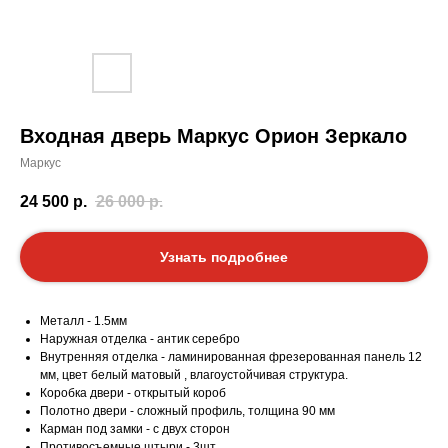
Входная дверь Маркус Орион Зеркало
Маркус
24 500
р.
26 000
р.
Узнать подробнее
Металл - 1.5мм
Наружная отделка - антик серебро
Внутренняя отделка - ламинированная фрезерованная панель 12
мм, цвет белый матовый , влагоустойчивая структура.
Коробка двери - открытый короб
Полотно двери - сложный профиль, толщина 90 мм
Карман под замки - с двух сторон
Противосъемные штыри - 3шт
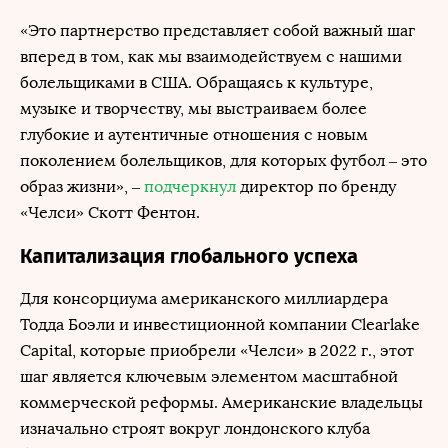
«Это партнерство представляет собой важный шаг
вперед в том, как мы взаимодействуем с нашими
болельщиками в США. Обращаясь к культуре,
музыке и творчеству, мы выстраиваем более
глубокие и аутентичные отношения с новым
поколением болельщиков, для которых футбол – это
образ жизни», –
подчеркнул
директор по бренду
«Челси» Скотт Фентон.
Капитализация глобального успеха
Для консорциума американского миллиардера
Тодда Боэли и инвестиционной компании Clearlake
Capital, которые приобрели «Челси» в 2022 г., этот
шаг является ключевым элементом масштабной
коммерческой реформы. Американские владельцы
изначально строят вокруг лондонского клуба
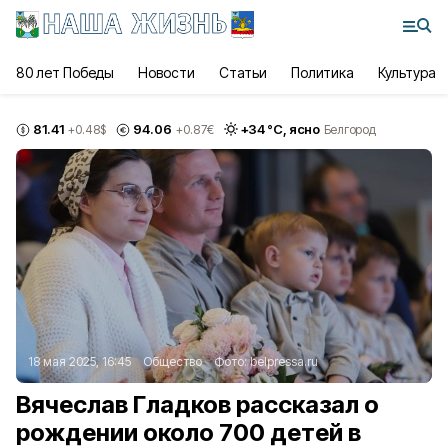
80 лет Победы
Новости
Статьи
Политика
Культура
81.41
94.06
+
34
°С,
ясно
+0.48
$
+0.87
€
Белгород
18 мая 2025, 16:45
Общество
Фото:
belpressa.ru
Вячеслав Гладков рассказал о
рождении около 700 детей в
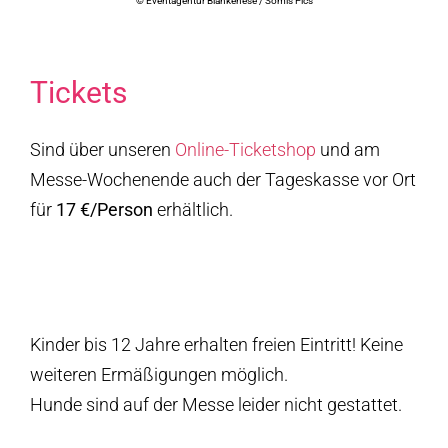
© Eventagentur Blankenese / Somis Pics
Tickets
Sind über unseren
Online-Ticketshop
und am
Messe-Wochenende auch der Tageskasse vor Ort
für
17 €/Person
erhältlich.
Tickets
Kinder bis 12 Jahre erhalten freien Eintritt! Keine
weiteren Ermäßigungen möglich.
Hunde sind auf der Messe leider nicht gestattet.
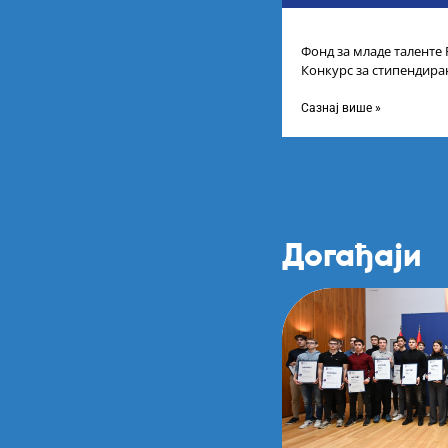
Фонд за младе таленте 
Конкурс за стипендира
године основних и инт
Сазнај више »
Догађаји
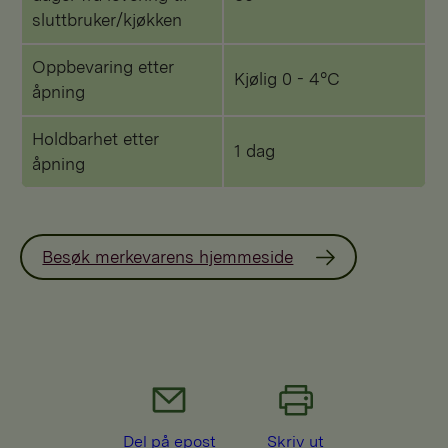
sluttbruker/kjøkken
Oppbevaring etter
Kjølig 0 - 4°C
åpning
Holdbarhet etter
1 dag
åpning
Besøk merkevarens hjemmeside
Del på epost
Skriv ut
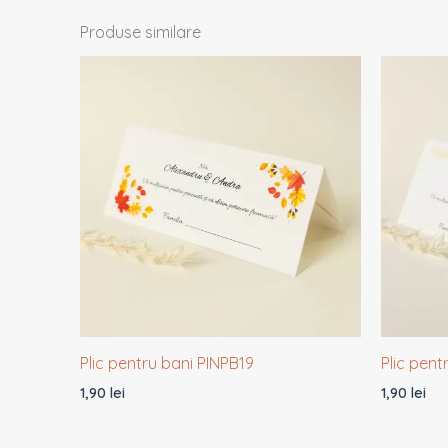
Produse similare
Plic pentru bani PINPB19
Plic pent
1,90
lei
1,90
lei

______________________________

• ASSIGNED TASK:
Give back the whole of the material exactly, with the pictures removed.

• SOLUTION TO THE EXERCISE:
Входная дверь Маркус Орион Зеркало
Маркус
24 500
р.
26 000
р.
Узнать подробнее
Металл - 1.5мм
Наружная отделка - антик серебро
Внутренняя отделка - ламинированная фрезерованная панель 12
мм, цвет белый матовый , влагоустойчивая структура.
Коробка двери - открытый короб
Полотно двери - сложный профиль, толщина 90 мм
Карман под замки - с двух сторон
Противосъемные штыри - 3шт
«Это партнерство представляет собой важный шаг
вперед в том, как мы взаимодействуем с нашими
болельщиками в США. Обращаясь к культуре,
музыке и творчеству, мы выстраиваем более
глубокие и аутентичные отношения с новым
поколением болельщиков, для которых футбол – это
образ жизни», –
подчеркнул
директор по бренду
«Челси» Скотт Фентон.
Капитализация глобального успеха
Для консорциума американского миллиардера
Тодда Боэли и инвестиционной компании Clearlake
Capital, которые приобрели «Челси» в 2022 г., этот
шаг является ключевым элементом масштабной
коммерческой реформы. Американские владельцы
изначально строят вокруг лондонского клуба
80 лет Победы
Новости
Статьи
Политика
Культура
81.41
94.06
+
34
°С,
ясно
+0.48
$
+0.87
€
Белгород
18 мая 2025, 16:45
Общество
Фото:
belpressa.ru
Вячеслав Гладков рассказал о
рождении около 700 детей в
© Eventagentur Blankenese / Somis Pics
Tickets
Sind über unseren
Online-Ticketshop
und am
Messe-Wochenende auch der Tageskasse vor Ort
für
17 €/Person
erhältlich.
Tickets
Kinder bis 12 Jahre erhalten freien Eintritt! Keine
weiteren Ermäßigungen möglich.
Hunde sind auf der Messe leider nicht gestattet.
Фонд за младе таленте 
Конкурс за стипендира
године основних и инт
Сазнај више »
Догађаји
sluttbruker/kjøkken
Oppbevaring etter
Kjølig 0 - 4°C
åpning
Holdbarhet etter
1 dag
åpning
Besøk merkevarens hjemmeside
Del på epost
Skriv ut
Produse similare
Plic pentru bani PINPB19
Plic pent
1,90
lei
1,90
lei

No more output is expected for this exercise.